Pico Austria (17,528 feet)
Stats: 5.33 miles, 2,790 feet gain, starting elevation 14,852 feet, completed in 4 hours 13 minutes
If you know me, one peak on my first weekend wasn’t enough, so I rallied Sunday and got out for a second one. This one, though, was truly just a hike, though again at ridiculous altitude. Pedro actually arranged my whole itinerary for me. I just gave him my dates and what I wanted to do and told him what my experience was and he put it together. And it looked perfect to me!
Today was just me and José, and we started out early. When we got to this popular trailhead, there were only two other vehicles there. A Columbian couple started about ten minutes before us but we quickly overtook them.
Like Charquini, this trail was mostly flat again at the beginning for about 1.5 miles with a few small uphill bits. Then we arrived at a lake where there’s a base camp you can stay at for some trout fishing. That’s where the first major uphill segment was, then a small plateau, another shorter uphill segment, and another brief plateau. And then…the slog. An 800 foot gain up a rocky corridor to the saddle. I tried my best to take small steps and find a pace I could sustain, but I did have to stop to catch my breath a few times and let my heartbeat slow down.

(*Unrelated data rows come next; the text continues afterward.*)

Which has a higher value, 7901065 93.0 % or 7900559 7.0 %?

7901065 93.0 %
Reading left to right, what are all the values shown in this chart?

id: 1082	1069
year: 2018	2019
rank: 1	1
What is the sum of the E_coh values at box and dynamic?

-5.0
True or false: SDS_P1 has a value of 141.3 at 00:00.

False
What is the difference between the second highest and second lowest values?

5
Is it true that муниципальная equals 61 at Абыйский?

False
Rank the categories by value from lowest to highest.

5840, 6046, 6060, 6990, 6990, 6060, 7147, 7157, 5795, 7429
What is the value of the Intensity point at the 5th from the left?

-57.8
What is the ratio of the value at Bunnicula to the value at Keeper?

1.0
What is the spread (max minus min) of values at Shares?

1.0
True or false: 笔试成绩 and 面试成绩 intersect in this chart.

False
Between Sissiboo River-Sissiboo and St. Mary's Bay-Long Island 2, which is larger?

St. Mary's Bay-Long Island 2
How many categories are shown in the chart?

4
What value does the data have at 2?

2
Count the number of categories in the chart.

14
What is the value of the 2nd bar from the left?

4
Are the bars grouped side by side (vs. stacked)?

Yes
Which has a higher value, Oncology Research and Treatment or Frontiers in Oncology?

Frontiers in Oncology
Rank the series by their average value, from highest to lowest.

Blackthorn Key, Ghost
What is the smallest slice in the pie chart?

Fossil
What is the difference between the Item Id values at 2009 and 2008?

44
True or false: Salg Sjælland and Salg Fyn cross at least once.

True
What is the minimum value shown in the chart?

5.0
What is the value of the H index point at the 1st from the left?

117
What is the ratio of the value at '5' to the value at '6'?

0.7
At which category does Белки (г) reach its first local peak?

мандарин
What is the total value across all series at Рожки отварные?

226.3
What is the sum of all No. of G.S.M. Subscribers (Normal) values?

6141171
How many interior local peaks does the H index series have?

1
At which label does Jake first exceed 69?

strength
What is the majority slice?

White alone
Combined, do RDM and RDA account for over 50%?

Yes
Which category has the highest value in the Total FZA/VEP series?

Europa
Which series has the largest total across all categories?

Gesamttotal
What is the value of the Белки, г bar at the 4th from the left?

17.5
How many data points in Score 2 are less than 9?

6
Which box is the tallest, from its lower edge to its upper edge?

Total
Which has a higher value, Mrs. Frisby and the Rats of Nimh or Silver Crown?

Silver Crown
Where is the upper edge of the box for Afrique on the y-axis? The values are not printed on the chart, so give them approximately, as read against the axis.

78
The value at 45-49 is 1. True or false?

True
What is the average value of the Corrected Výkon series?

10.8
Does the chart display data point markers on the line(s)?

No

At the top of this corridor is the saddle between Pico Austria and Condoriri. There’s a magnificent view of this peak and its glacier. Condoriri itself had massive cracks running across the snowfield and an avalanche looked imminent, so you can imagine that I was horrified when José pointed out four trekkers moving across the glacier. Being out there seemed really unwise.
At the saddle, we had about 700 feet to go. I should have been able to do it in one push, but my legs felt like lead. I had to stop halfway up and eat a little something. But I finally made it and found a trio of Frenchmen at the top. When they left, we had the summit to ourselves, and it was actually sunny and warm. We had sandwiches and I felt great. No slight nausea or headache like the day before. I’m always amazed at how little I understand about the climate in different areas. How can it be so warm and utterly snowless at 17,500 feet in the first days of spring? Much lower Colorado peaks at this time of year are unpassable. But wait…this post isn’t finished.
After about 15 minutes, we began our descent. Throughout the hike up, I’d noted a few steep scree spots that I was worried about, thinking they would be awful on the way down. Turns out, they really weren’t bad at all, even in my regular Merrell hiking boots. I’m not sure if I’m getting better at managing scree but I was glad I could move at a decent pace on the way down, though not as fast as I would have liked since even on downhill my heart really gets pumping at that elevation.
On the way down, we ran into a lot of groups heading up. They must have had a much later start than we did. We also ran into another guide with a young American brother and sister who were on a month-long trip together through South America. They had been unable to summit but they still made it pretty high. The five of us descended together and it was nice to have some compatriots to chat with in English, though I always prefer my tours to be in Spanish so I can practice.
Well, about halfway down, it started to snow. Little snowballs plopping down here and there at first, then heavier and heavier. By the time we reached the car, it was snowing hard, and looking back up at the summit, I saw it was enveloped in nasty, dark clouds. People up there were having a much different experience than I did. I actually wonder how many of those other groups really summited because it looked extremely unpleasant. José said that there can be afternoon electric storms, just like in Colorado, so again, I think I made the right choice of companies to mountaineer with. I had another wonderful day, but had we left one hour later, it wouldn’t have been so good.